#### EXERCISE DATA
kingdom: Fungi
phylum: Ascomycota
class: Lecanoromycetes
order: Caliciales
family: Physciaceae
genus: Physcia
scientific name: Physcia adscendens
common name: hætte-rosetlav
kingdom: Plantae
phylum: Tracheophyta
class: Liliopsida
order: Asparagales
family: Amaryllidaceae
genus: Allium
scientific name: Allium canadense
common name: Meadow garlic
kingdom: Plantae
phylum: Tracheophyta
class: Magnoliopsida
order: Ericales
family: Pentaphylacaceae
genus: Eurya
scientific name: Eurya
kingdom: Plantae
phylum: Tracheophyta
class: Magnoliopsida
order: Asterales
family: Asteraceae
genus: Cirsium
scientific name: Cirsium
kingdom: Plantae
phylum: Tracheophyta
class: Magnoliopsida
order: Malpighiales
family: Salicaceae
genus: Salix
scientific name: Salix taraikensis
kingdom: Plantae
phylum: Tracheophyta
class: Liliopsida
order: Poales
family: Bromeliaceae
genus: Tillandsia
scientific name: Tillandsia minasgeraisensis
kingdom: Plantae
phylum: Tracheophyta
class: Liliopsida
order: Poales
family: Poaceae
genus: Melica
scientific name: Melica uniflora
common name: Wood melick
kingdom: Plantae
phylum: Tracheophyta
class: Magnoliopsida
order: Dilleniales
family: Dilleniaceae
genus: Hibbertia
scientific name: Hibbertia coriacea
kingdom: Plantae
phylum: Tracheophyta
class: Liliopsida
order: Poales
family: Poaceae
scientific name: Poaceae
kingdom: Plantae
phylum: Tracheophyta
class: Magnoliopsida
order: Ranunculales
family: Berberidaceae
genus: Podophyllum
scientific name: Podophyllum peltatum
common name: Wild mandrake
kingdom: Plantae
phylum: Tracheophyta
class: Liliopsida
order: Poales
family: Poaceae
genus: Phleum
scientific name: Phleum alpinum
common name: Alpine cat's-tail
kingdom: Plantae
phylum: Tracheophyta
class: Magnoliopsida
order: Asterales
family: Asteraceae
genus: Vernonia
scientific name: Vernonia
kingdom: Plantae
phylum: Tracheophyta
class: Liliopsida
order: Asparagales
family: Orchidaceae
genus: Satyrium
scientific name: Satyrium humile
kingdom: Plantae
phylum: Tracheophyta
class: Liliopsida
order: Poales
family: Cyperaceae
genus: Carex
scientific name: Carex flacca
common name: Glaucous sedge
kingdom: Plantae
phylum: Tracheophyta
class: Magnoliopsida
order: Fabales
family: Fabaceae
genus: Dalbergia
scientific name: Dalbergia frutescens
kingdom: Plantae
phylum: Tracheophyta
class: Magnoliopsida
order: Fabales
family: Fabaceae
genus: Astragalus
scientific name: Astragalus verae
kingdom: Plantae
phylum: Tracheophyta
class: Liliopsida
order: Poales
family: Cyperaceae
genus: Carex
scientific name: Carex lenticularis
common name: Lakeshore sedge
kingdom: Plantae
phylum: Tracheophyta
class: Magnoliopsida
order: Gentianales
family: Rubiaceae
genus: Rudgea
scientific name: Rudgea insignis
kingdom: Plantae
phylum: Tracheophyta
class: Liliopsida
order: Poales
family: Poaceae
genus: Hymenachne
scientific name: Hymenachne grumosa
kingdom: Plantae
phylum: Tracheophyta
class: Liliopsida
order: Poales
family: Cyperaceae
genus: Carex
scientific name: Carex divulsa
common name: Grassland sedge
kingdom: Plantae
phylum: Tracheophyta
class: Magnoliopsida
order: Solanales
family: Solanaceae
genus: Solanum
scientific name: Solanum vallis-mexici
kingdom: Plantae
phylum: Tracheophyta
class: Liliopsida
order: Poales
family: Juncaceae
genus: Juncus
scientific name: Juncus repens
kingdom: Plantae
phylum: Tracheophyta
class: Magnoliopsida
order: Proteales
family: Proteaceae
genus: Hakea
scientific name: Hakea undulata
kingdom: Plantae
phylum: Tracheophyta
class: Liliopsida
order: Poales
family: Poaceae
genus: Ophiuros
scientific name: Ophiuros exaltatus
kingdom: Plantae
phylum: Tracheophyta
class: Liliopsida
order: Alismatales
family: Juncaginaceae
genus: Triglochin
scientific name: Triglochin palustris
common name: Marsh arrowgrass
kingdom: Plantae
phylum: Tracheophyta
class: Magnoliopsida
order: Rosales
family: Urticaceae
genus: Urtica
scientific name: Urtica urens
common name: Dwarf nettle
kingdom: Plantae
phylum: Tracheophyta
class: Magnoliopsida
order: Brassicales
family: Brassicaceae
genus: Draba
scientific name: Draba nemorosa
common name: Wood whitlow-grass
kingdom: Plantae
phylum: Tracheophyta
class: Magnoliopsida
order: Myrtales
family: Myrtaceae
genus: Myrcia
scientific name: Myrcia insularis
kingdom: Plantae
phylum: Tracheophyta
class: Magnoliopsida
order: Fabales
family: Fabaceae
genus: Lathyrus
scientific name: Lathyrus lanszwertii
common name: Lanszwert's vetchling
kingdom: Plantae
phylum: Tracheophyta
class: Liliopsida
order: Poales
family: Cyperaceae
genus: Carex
########
_GIVEN INSTRUCTION_:
Please write out every line of the material above, keeping each word, spelling and line order unchanged.

_PROBLEM SOLUTION_:
kingdom: Fungi
phylum: Ascomycota
class: Lecanoromycetes
order: Caliciales
family: Physciaceae
genus: Physcia
scientific name: Physcia adscendens
common name: hætte-rosetlav
kingdom: Plantae
phylum: Tracheophyta
class: Liliopsida
order: Asparagales
family: Amaryllidaceae
genus: Allium
scientific name: Allium canadense
common name: Meadow garlic
kingdom: Plantae
phylum: Tracheophyta
class: Magnoliopsida
order: Ericales
family: Pentaphylacaceae
genus: Eurya
scientific name: Eurya
kingdom: Plantae
phylum: Tracheophyta
class: Magnoliopsida
order: Asterales
family: Asteraceae
genus: Cirsium
scientific name: Cirsium
kingdom: Plantae
phylum: Tracheophyta
class: Magnoliopsida
order: Malpighiales
family: Salicaceae
genus: Salix
scientific name: Salix taraikensis
kingdom: Plantae
phylum: Tracheophyta
class: Liliopsida
order: Poales
family: Bromeliaceae
genus: Tillandsia
scientific name: Tillandsia minasgeraisensis
kingdom: Plantae
phylum: Tracheophyta
class: Liliopsida
order: Poales
family: Poaceae
genus: Melica
scientific name: Melica uniflora
common name: Wood melick
kingdom: Plantae
phylum: Tracheophyta
class: Magnoliopsida
order: Dilleniales
family: Dilleniaceae
genus: Hibbertia
scientific name: Hibbertia coriacea
kingdom: Plantae
phylum: Tracheophyta
class: Liliopsida
order: Poales
family: Poaceae
scientific name: Poaceae
kingdom: Plantae
phylum: Tracheophyta
class: Magnoliopsida
order: Ranunculales
family: Berberidaceae
genus: Podophyllum
scientific name: Podophyllum peltatum
common name: Wild mandrake
kingdom: Plantae
phylum: Tracheophyta
class: Liliopsida
order: Poales
family: Poaceae
genus: Phleum
scientific name: Phleum alpinum
common name: Alpine cat's-tail
kingdom: Plantae
phylum: Tracheophyta
class: Magnoliopsida
order: Asterales
family: Asteraceae
genus: Vernonia
scientific name: Vernonia
kingdom: Plantae
phylum: Tracheophyta
class: Liliopsida
order: Asparagales
family: Orchidaceae
genus: Satyrium
scientific name: Satyrium humile
kingdom: Plantae
phylum: Tracheophyta
class: Liliopsida
order: Poales
family: Cyperaceae
genus: Carex
scientific name: Carex flacca
common name: Glaucous sedge
kingdom: Plantae
phylum: Tracheophyta
class: Magnoliopsida
order: Fabales
family: Fabaceae
genus: Dalbergia
scientific name: Dalbergia frutescens
kingdom: Plantae
phylum: Tracheophyta
class: Magnoliopsida
order: Fabales
family: Fabaceae
genus: Astragalus
scientific name: Astragalus verae
kingdom: Plantae
phylum: Tracheophyta
class: Liliopsida
order: Poales
family: Cyperaceae
genus: Carex
scientific name: Carex lenticularis
common name: Lakeshore sedge
kingdom: Plantae
phylum: Tracheophyta
class: Magnoliopsida
order: Gentianales
family: Rubiaceae
genus: Rudgea
scientific name: Rudgea insignis
kingdom: Plantae
phylum: Tracheophyta
class: Liliopsida
order: Poales
family: Poaceae
genus: Hymenachne
scientific name: Hymenachne grumosa
kingdom: Plantae
phylum: Tracheophyta
class: Liliopsida
order: Poales
family: Cyperaceae
genus: Carex
scientific name: Carex divulsa
common name: Grassland sedge
kingdom: Plantae
phylum: Tracheophyta
class: Magnoliopsida
order: Solanales
family: Solanaceae
genus: Solanum
scientific name: Solanum vallis-mexici
kingdom: Plantae
phylum: Tracheophyta
class: Liliopsida
order: Poales
family: Juncaceae
genus: Juncus
scientific name: Juncus repens
kingdom: Plantae
phylum: Tracheophyta
class: Magnoliopsida
order: Proteales
family: Proteaceae
genus: Hakea
scientific name: Hakea undulata
kingdom: Plantae
phylum: Tracheophyta
class: Liliopsida
order: Poales
family: Poaceae
genus: Ophiuros
scientific name: Ophiuros exaltatus
kingdom: Plantae
phylum: Tracheophyta
class: Liliopsida
order: Alismatales
family: Juncaginaceae
genus: Triglochin
scientific name: Triglochin palustris
common name: Marsh arrowgrass
kingdom: Plantae
phylum: Tracheophyta
class: Magnoliopsida
order: Rosales
family: Urticaceae
genus: Urtica
scientific name: Urtica urens
common name: Dwarf nettle
kingdom: Plantae
phylum: Tracheophyta
class: Magnoliopsida
order: Brassicales
family: Brassicaceae
genus: Draba
scientific name: Draba nemorosa
common name: Wood whitlow-grass
kingdom: Plantae
phylum: Tracheophyta
class: Magnoliopsida
order: Myrtales
family: Myrtaceae
genus: Myrcia
scientific name: Myrcia insularis
kingdom: Plantae
phylum: Tracheophyta
class: Magnoliopsida
order: Fabales
family: Fabaceae
genus: Lathyrus
scientific name: Lathyrus lanszwertii
common name: Lanszwert's vetchling
kingdom: Plantae
phylum: Tracheophyta
class: Liliopsida
order: Poales
family: Cyperaceae
genus: Carex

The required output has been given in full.